» **Text shown**:
◇ ◇ ◇ ◇ ◇ ◇ ◇
Re: Swapping algorithm

Linus Torvalds (torvalds@cs.helsinki.fi)
Thu, 18 Apr 1996 09:09:26 +0300 (EET DST)


On Wed, 17 Apr 1996, David S. Miller wrote:
>
> I believe that an improvement could be made to the swapping algorithm if
> it looks for large continuous areas of memory to throw out, rather than
> single pages, the reason for this is that the swapping drive will be much
> slower at gathering multiple single pages (i.e. 1 seek (10ms) 1 page
> transfer (4k / 4MB/s = 1ms)) is much slower than if the pages swapped
> were continuous in the process space. It would be good if this was in
> addition to LRU.
>
> Wheee... sounds a lot like what Larry McVoy suggested to Linus and
> Stephen many moons ago. I like it myself too, however Linus and
> Stephen have some reservations about it. mea culpa

I don't like the approach, no.
◇ ◇ ◇ ◇ ◇ ◇ ◇
» **Data below**:
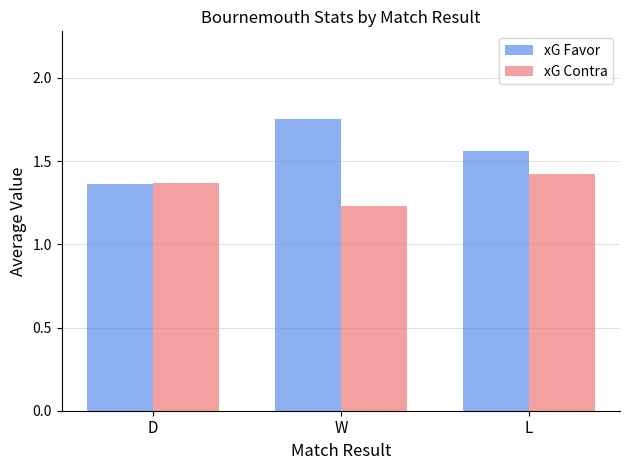

The value of xG Favor at W is 3.0. True or false?

False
◇ ◇ ◇ ◇ ◇ ◇ ◇
» **Tasks to perform**:
• A. Quote the stretch of the swapping algorithm message from "On Wed, 17 Apr" through "addition to LRU.".
• B. In the swapping algorithm message, what seek time is given for the swapping drive?
The listing comes from a different source than the swapping algorithm message.

» **Task results**:
• A.
On Wed, 17 Apr 1996, David S. Miller wrote:
>
> I believe that an improvement could be made to the swapping algorithm if
> it looks for large continuous areas of memory to throw out, rather than
> single pages, the reason for this is that the swapping drive will be much
> slower at gathering multiple single pages (i.e. 1 seek (10ms) 1 page
> transfer (4k / 4MB/s = 1ms)) is much slower than if the pages swapped
> were continuous in the process space. It would be good if this was in
> addition to LRU.

• B. 10ms